Located over a mile above sea level in the central highlands of Mexico, San Miguel de Allende effortlessly blends a contemporary Mexican feel with a rich, centuries-old colonial heritage.
Founded in 1542, San Miguel has hosted two landmark Mexican events. In its first incarnation, the town served as the headquarters for the Spanish Inquisition in New Spain. You can still see the headquarters building and the Inquisition jail a few blocks southwest of El Jardin, the town plaza.
The other landmark event has to do with the city's namesake, Ignacio Allende, leader and martyr of the Mexican independence movement. Born in San Miguel in 1779, Allende and other revolutionaries plotted here against the Spanish, and instigated a full-scale revolution in 1810 when they captured the city.
The movement faced a long road ahead, however, and the Spanish soon regained control of San Miguel. Revolution leader Allende was executed in 1811, 10 years before Mexican independence was finally achieved. In 1826, the government changed the town's name from San Miguel El Grande to San Miguel de Allende. In 1926, San Miguel was declared a national monument.
Artists and Revolutionaries
The current tone of the town was set back in the 1930s, when San Miguel became an international art colony. Attracted by the colonial architecture, crystalline sunlight, and mountain scenery and air, a steady stream of writers, painters, dancers, musicians, and artists of every conceivable ilk descended upon the town. Two important schools, Bellas Artes and Instituto Allende, became magnets for students from all over the world.
As with virtually all artists' colonies, however, San Miguel has also been discovered by laypeople and vacationers, and it now is as much a retirement and getaway town as an artists' haven. Many U.S. and Canadian citizens have established winter homes here, while easy access to Mexico City brings many Mexican weekenders into town.
Consequently, art galleries and international restaurants now fill the colonial structures, and English is spoken as commonly as Spanish. As little as 15 years ago, dogs slept in the streets; now traffic jams clog the streets during the peak season. Yet the mountain air has remained fresh, and the government's tight leash on development has maintained the city's historic flavor.
Exploring the City
El Jardin, the main plaza, remains the geographic and social center of San Miguel. Everyone gathers on the wrought-iron benches under the jacaranda trees, from sketching artists to engaging old men. La Parroquia, a sandstone church, dominates the plaza's south side. Built in the late 1800s, the church was designed by a self-trained Indian mason named Ceferino Gutierrez, who gleaned his inspiration from postcards depicting European Gothic cathedrals. Supposedly, he relayed design concepts to the building crew by drawing with a stick in the sand, but this is hard to believe given the church's elaborate spires and ornamentation.

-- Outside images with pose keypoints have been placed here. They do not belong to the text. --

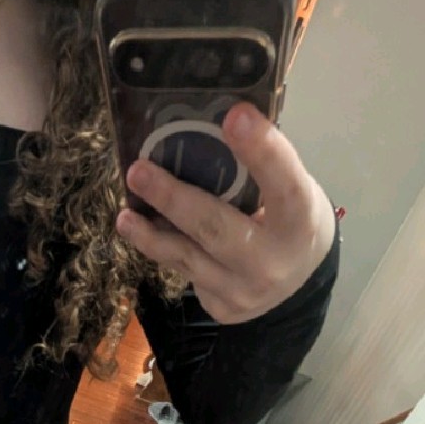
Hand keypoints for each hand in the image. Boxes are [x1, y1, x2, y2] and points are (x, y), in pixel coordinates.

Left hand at [116, 103, 334, 325]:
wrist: (300, 283)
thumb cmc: (288, 220)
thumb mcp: (290, 192)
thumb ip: (258, 169)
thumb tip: (208, 123)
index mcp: (300, 221)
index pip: (284, 183)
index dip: (261, 151)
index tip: (234, 116)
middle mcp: (272, 261)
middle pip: (216, 228)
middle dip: (173, 199)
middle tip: (138, 172)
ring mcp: (244, 291)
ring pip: (188, 258)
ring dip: (150, 234)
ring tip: (124, 216)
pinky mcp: (222, 308)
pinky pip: (185, 273)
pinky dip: (163, 249)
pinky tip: (142, 232)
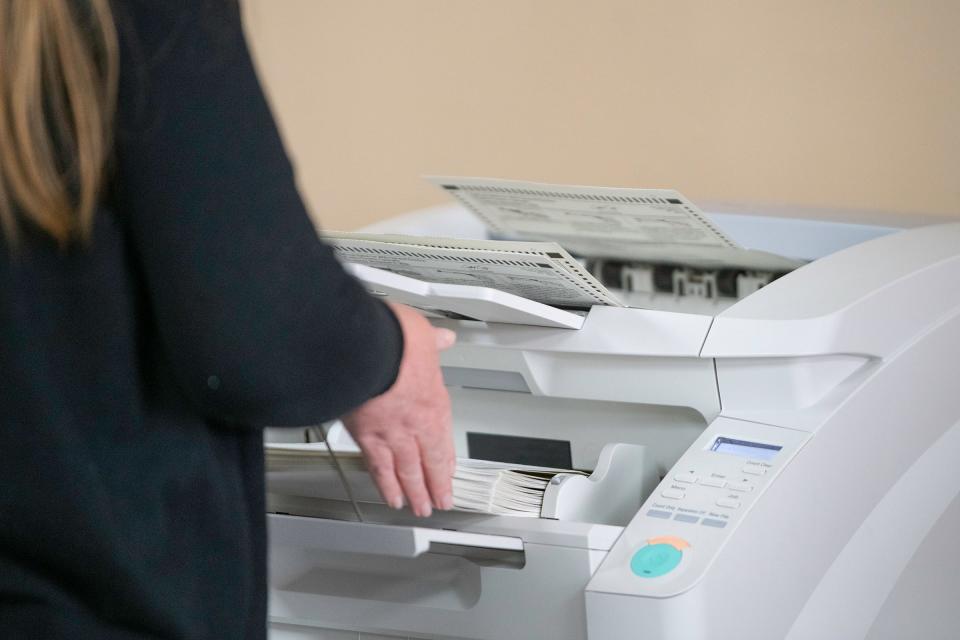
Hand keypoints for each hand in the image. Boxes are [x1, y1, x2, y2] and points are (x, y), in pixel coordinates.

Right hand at [342, 303, 455, 516]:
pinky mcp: (366, 438)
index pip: (444, 437)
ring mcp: (392, 434)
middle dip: (435, 486)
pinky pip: (379, 468)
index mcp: (433, 400)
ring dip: (415, 493)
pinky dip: (386, 485)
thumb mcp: (423, 334)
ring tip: (419, 508)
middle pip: (429, 462)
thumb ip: (433, 341)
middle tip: (440, 502)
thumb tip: (443, 337)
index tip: (448, 472)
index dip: (446, 459)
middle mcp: (416, 423)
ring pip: (407, 472)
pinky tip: (389, 497)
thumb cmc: (393, 339)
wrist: (363, 347)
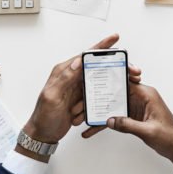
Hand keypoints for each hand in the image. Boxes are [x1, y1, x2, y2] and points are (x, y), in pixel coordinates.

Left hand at [17, 34, 141, 161]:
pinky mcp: (81, 99)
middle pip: (96, 67)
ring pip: (98, 84)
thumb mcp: (52, 96)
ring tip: (101, 98)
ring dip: (102, 92)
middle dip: (111, 69)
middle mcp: (71, 77)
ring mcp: (77, 88)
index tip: (114, 38)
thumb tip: (78, 61)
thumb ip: (64, 77)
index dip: (101, 47)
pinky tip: (94, 110)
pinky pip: (95, 97)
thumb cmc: (43, 116)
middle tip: (129, 71)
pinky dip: (96, 104)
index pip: (85, 55)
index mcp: (64, 71)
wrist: (43, 134)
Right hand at [82, 84, 172, 172]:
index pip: (125, 81)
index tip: (94, 80)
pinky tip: (92, 130)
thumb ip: (128, 125)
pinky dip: (105, 123)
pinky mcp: (132, 116)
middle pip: (115, 93)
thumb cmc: (170, 136)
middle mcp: (140, 97)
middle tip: (81, 103)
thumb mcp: (148, 131)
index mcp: (146, 94)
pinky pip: (115, 117)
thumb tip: (110, 120)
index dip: (109, 80)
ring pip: (112, 105)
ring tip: (81, 118)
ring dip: (98, 112)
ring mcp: (135, 107)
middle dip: (98, 98)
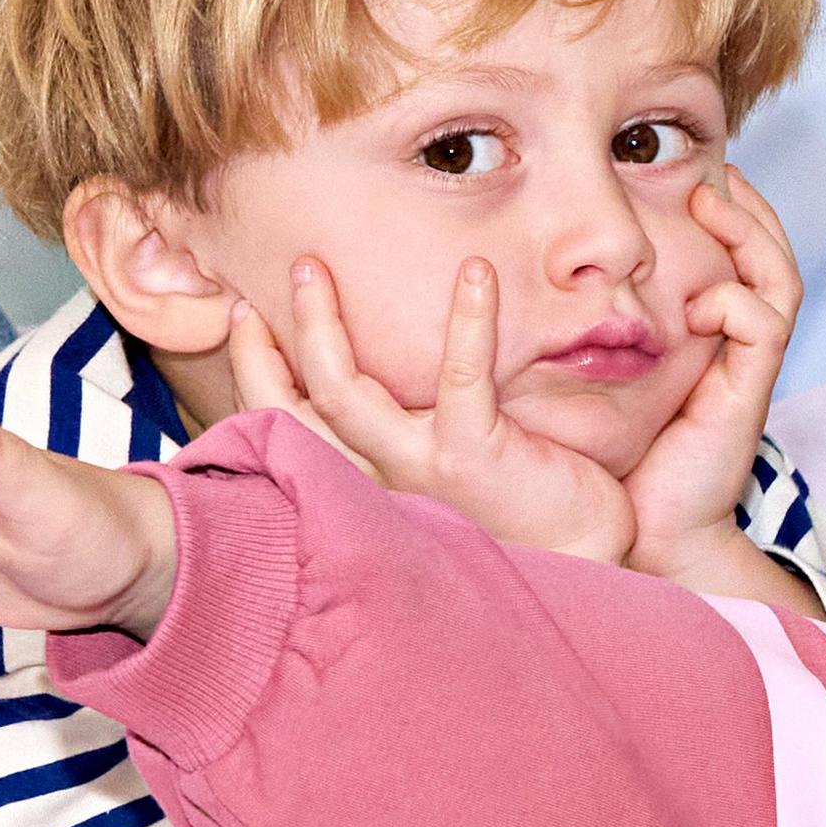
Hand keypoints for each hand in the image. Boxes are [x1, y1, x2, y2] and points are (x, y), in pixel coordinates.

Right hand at [211, 256, 634, 572]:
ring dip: (321, 324)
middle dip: (267, 342)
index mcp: (362, 482)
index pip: (287, 427)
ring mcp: (418, 468)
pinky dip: (469, 320)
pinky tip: (476, 271)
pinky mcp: (472, 455)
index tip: (242, 316)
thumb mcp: (440, 471)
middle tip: (287, 272)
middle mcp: (376, 480)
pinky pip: (462, 376)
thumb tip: (394, 361)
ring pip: (343, 391)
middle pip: (293, 408)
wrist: (583, 557)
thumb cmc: (517, 511)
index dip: (254, 372)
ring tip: (314, 269)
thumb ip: (405, 429)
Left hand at [612, 166, 811, 608]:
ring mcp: (748, 369)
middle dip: (751, 210)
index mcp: (712, 344)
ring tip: (714, 200)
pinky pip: (765, 323)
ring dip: (753, 234)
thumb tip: (538, 287)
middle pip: (772, 260)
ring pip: (781, 279)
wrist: (646, 531)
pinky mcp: (748, 391)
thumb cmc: (617, 464)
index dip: (729, 219)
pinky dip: (738, 299)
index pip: (738, 264)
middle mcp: (738, 350)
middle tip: (716, 173)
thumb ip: (587, 340)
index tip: (692, 180)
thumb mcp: (598, 386)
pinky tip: (701, 302)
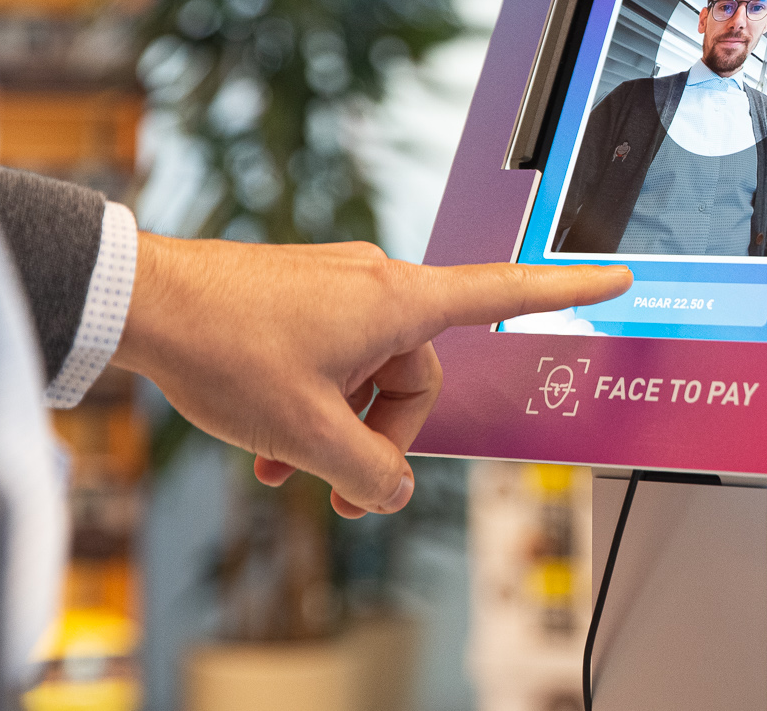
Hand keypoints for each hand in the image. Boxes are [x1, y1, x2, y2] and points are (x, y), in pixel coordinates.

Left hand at [112, 235, 630, 517]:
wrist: (145, 301)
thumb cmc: (227, 350)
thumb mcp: (305, 432)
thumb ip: (366, 471)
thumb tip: (392, 489)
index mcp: (400, 301)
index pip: (506, 289)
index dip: (570, 287)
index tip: (621, 277)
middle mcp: (379, 282)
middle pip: (420, 372)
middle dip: (382, 433)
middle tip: (334, 481)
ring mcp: (340, 284)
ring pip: (370, 370)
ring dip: (338, 424)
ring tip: (283, 467)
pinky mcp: (306, 292)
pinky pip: (336, 355)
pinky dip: (315, 399)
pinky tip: (268, 440)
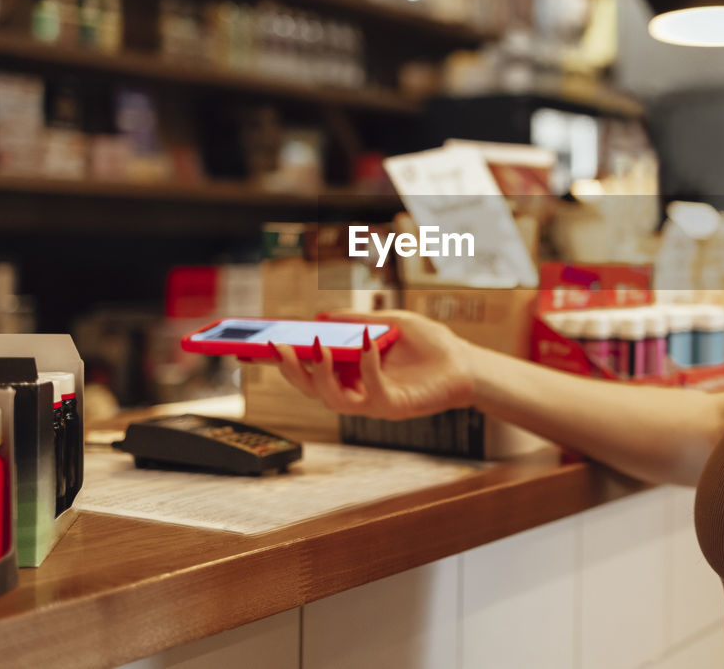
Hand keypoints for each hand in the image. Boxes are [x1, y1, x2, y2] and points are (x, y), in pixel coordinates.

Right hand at [270, 310, 475, 418]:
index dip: (282, 361)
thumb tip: (321, 316)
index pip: (308, 370)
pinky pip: (370, 392)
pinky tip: (368, 342)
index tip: (257, 345)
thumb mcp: (389, 322)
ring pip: (331, 399)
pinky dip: (365, 366)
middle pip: (311, 388)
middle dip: (290, 370)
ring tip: (318, 346)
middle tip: (276, 346)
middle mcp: (356, 390)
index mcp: (350, 372)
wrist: (465, 363)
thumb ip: (356, 321)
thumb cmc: (430, 345)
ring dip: (320, 375)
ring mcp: (373, 402)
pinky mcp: (393, 406)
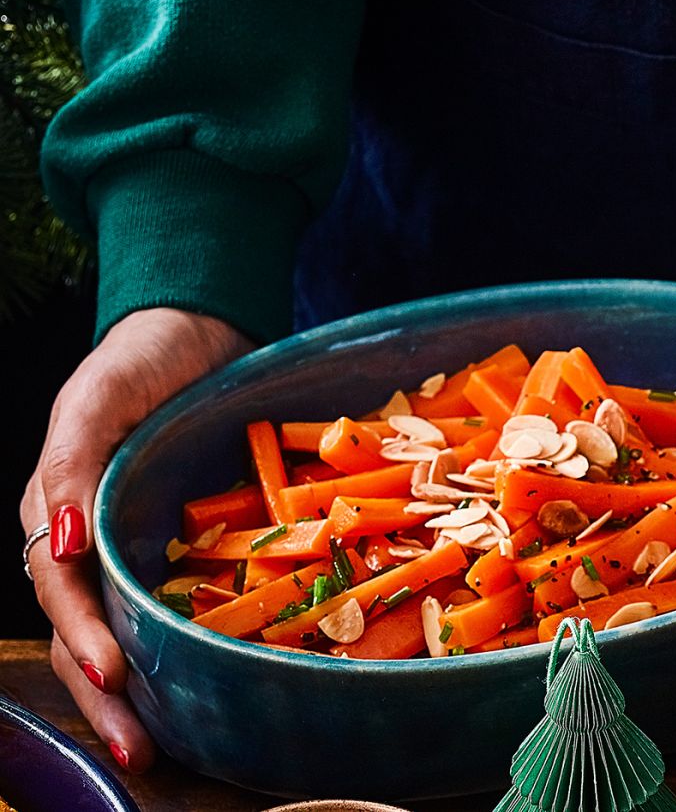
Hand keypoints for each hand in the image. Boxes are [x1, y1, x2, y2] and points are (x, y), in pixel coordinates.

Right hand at [20, 308, 253, 771]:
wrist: (196, 332)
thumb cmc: (136, 361)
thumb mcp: (93, 399)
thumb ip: (69, 466)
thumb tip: (60, 547)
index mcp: (58, 512)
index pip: (61, 591)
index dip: (81, 638)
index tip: (115, 679)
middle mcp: (95, 540)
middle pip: (89, 630)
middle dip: (106, 696)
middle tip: (137, 751)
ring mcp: (142, 542)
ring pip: (130, 627)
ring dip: (142, 689)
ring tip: (164, 744)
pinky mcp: (188, 538)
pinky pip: (182, 595)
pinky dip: (185, 640)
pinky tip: (209, 678)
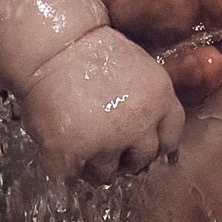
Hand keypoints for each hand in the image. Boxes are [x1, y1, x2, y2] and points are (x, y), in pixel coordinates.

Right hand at [19, 25, 189, 183]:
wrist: (51, 45)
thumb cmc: (87, 53)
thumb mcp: (137, 70)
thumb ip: (147, 104)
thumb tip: (147, 141)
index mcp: (159, 99)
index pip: (170, 139)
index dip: (153, 144)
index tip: (139, 143)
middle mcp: (140, 123)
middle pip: (142, 159)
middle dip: (126, 157)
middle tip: (105, 144)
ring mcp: (108, 140)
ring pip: (107, 173)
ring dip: (93, 164)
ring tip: (78, 140)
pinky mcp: (75, 152)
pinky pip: (74, 175)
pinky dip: (65, 166)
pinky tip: (60, 144)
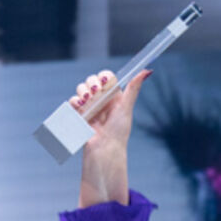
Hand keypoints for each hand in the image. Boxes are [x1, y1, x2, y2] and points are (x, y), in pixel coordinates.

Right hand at [74, 67, 152, 208]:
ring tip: (88, 102)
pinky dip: (75, 102)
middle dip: (92, 84)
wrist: (104, 149)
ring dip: (83, 92)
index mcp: (114, 95)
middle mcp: (102, 99)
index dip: (104, 77)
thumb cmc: (118, 132)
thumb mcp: (126, 107)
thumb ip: (133, 88)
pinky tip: (81, 107)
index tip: (105, 83)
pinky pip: (73, 101)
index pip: (106, 76)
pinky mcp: (80, 114)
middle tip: (96, 93)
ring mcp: (90, 106)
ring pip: (81, 88)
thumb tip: (147, 71)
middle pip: (92, 80)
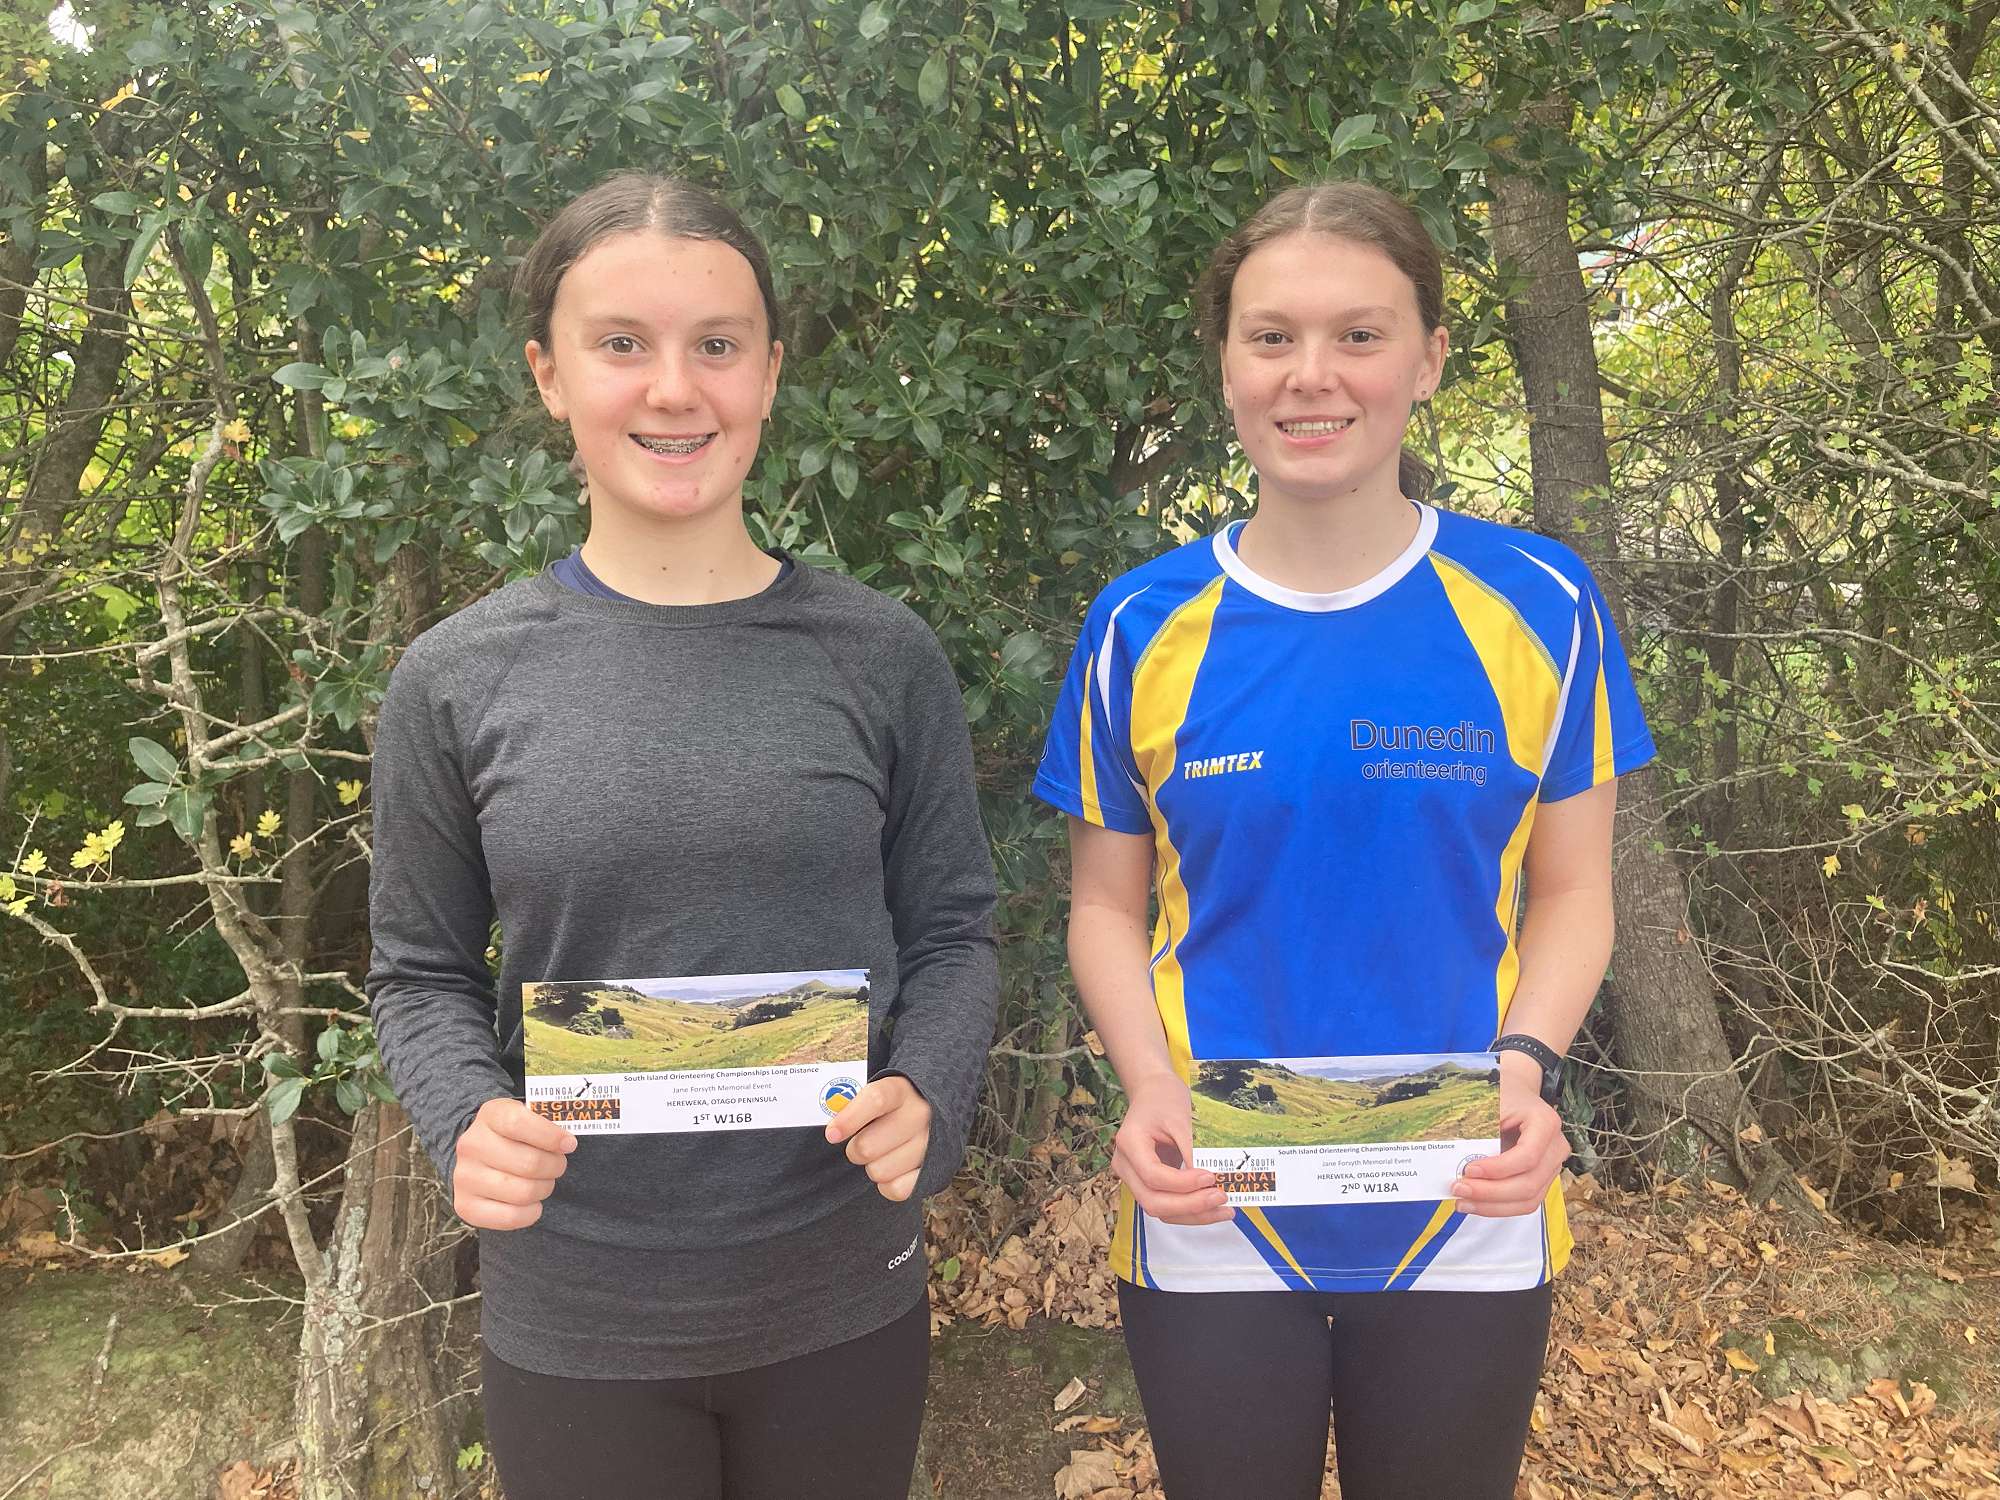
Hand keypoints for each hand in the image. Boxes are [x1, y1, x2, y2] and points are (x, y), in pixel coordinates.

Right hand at [452, 1097, 574, 1229]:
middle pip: (530, 1163)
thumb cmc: (515, 1135)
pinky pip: (510, 1217)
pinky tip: (532, 1202)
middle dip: (555, 1166)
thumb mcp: (528, 1116)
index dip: (550, 1136)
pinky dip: (531, 1213)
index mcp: (490, 1115)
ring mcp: (465, 1177)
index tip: (569, 1144)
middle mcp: (472, 1145)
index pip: (519, 1123)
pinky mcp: (466, 1206)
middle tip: (556, 1165)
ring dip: (544, 1188)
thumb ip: (547, 1123)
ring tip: (543, 1181)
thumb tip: (567, 1143)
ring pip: (524, 1192)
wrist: (479, 1154)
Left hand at [826, 1074, 931, 1201]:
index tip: (831, 1135)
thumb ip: (853, 1104)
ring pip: (879, 1171)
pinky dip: (887, 1185)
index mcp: (902, 1090)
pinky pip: (896, 1190)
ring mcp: (930, 1144)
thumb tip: (833, 1130)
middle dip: (855, 1149)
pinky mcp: (934, 1170)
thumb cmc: (891, 1105)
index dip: (849, 1119)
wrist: (930, 1111)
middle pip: (868, 1147)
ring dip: (872, 1166)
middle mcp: (920, 1114)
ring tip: (882, 1154)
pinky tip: (892, 1169)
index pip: (875, 1101)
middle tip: (861, 1143)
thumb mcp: (876, 1091)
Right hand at [1112, 1073, 1231, 1225]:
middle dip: (1189, 1206)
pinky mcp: (1148, 1184)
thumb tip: (1210, 1181)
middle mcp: (1125, 1166)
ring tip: (1225, 1210)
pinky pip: (1166, 1204)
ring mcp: (1134, 1178)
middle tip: (1221, 1197)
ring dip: (1193, 1215)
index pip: (1153, 1175)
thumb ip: (1191, 1150)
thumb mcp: (1180, 1118)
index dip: (1183, 1183)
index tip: (1211, 1177)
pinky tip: (1213, 1207)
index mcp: (1129, 1144)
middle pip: (1152, 1201)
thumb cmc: (1164, 1099)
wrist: (1153, 1092)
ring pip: (1160, 1209)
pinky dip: (1189, 1210)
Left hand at [1451, 1051, 1569, 1216]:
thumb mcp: (1490, 1103)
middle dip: (1491, 1193)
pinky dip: (1498, 1206)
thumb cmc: (1503, 1094)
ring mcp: (1552, 1166)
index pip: (1527, 1157)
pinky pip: (1524, 1201)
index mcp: (1546, 1123)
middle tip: (1458, 1189)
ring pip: (1529, 1199)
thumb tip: (1452, 1159)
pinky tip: (1475, 1203)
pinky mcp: (1541, 1179)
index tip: (1468, 1170)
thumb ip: (1478, 1130)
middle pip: (1529, 1183)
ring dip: (1493, 1206)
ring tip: (1462, 1202)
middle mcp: (1555, 1147)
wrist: (1517, 1092)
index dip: (1498, 1169)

Near the southwest corner of El Jardin lies the Casa de Ignacio Allende, the birthplace of the town's namesake. The building now houses a museum and gallery dedicated to the national hero.
Further west of the plaza you can find Bellas Artes, one of the two major schools of San Miguel. Once a convent, it now serves as a place to educate artists. Visitors can view the school's rotating exhibit gallery or dine on the patio.
Just beside Bellas Artes, you'll notice the Iglesia de la Concepcion, also designed by Gutierrez. The church is distinguished by a huge dome--purportedly inspired by Les Invalides in Paris--and features neoclassical columns and pilasters, and antique oil paintings.
On the other side of town sits the Iglesia de San Francisco, an excellent example of the extremely elaborate Spanish baroque style known as churrigueresque architecture.
Charmed by the Past
While these sites shouldn't be missed, the best part of the city is simply the old-world ambience. You can stay in hotels that inhabit centuries-old buildings, listen to spontaneous musical performances, or marvel at the spring contrast of the blooming purple jacarandas against the red-ochre buildings. In the markets and galleries you can browse centuries-old styles of Indian crafts, including San Miguel's famous metalwork, or view contemporary works by international artists. Outside of town, you can explore the mountains and high desert, or simply contemplate them with a sunset view from the El Mirador lookout at the southeast end of town.
San Miguel de Allende is both a romantic getaway, and a vibrant cultural destination for art and history buffs. If you decide to go, however, be careful: like so many before you, you might find yourself seduced into staying a few days--or years--longer than you ever intended.